GPT-4 level open weights models like Llama-3-405B don't seem capable of dangerous cognition. OpenAI o1 demonstrates that a GPT-4 level model can be post-trained into producing useful long horizon reasoning traces. AlphaZero shows how capabilities can be obtained from compute alone, with no additional data. If there is a way of bringing these together, the apparent helplessness of the current generation of open weights models might prove misleading.
Post-training is currently a combination of techniques that use synthetic data and human labeled data. Human labeled data significantly improves quality, but its collection is slow and scales poorly. Synthetic data is an increasingly useful aspect of post-training, and automated aspects of its generation scale easily. Unlike weaker models, GPT-4 level LLMs clearly pass reading comprehension on most occasions, OpenAI o1 improves on this further. This suggests that at some point human data might become mostly unnecessary in post-training, even if it still slightly helps. Without it, post-training becomes automated and gets to use more compute, while avoiding the need for costly and complicated human labeling.
A pretrained model at the next level of scale, such as Llama 4, if made available in open weights, might initially look approximately as tame as current models. OpenAI o1 demonstrates that useful post-training for long sequences of System 2 reasoning is possible. In the case of o1 in particular, this might involve a lot of human labeling, making its reproduction a very complicated process (at least if the relevant datasets are not released, and the reasoning traces themselves are not leaked in large quantities). But if some generally available chatbots at the next level of scale are good enough at automating labeling, this complication could be sidestepped, with o1 style post-training cheaply reproduced on top of a previously released open weights model.
So there is an overhang in an open weights model that's distributed without long horizon reasoning post-training, since applying such post-training significantly improves its capabilities, making perception of its prior capabilities inadequate. The problem right now is that a new level of pretraining scale is approaching in the coming months, while ability to cheaply apply long horizon reasoning post-training might follow shortly thereafter, possibly unlocked by these very same models at the new level of pretraining scale (since it might currently be too expensive for most actors to implement, or to do enough experiments to figure out how). The resulting level of capabilities is currently unknown, and could well remain unknown outside the leading labs until after the enabling artifacts of the open weights pretrained models at the next level of scale have already been published.
The point isn't particularly that it's low-hanging fruit or that this is going to happen with other LLMs soon. I expect that counterfactually System 2 reasoning likely happens soon even with no o1, made easy and thereby inevitable merely by further scaling of LLMs, so the somewhat suprising fact that it works already doesn't significantly move my timelines.
The issue I'm pointing out is timing, a possible delay between when base models at the next level of scale get published in open weights, that don't yet have o1-like System 2 reasoning (Llama 4 seems the most likely specific model like that to come out next year), and a bit later when it becomes feasible to apply post-training for o1-like System 2 reasoning to these base models.

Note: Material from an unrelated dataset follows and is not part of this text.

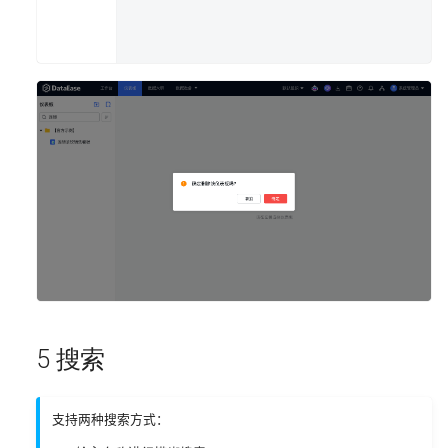
5 搜索
支持两种搜索方式：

In the interim, the decisions to publish open weights would be governed by the capabilities without System 2 reasoning, and so they won't be informed decisions. It would be very easy to justify decisions to publish even in the face of third party evaluations, since those evaluations won't be themselves applying o1-like post-training to the model that doesn't already have it, in order to evaluate its resulting capabilities. But then a few months later, there is enough know-how in the open to do that, and capabilities cross all the thresholds that would've triggered in those evaluations, but didn't, since o1-like post-training wasn't yet commoditized at the time they were done.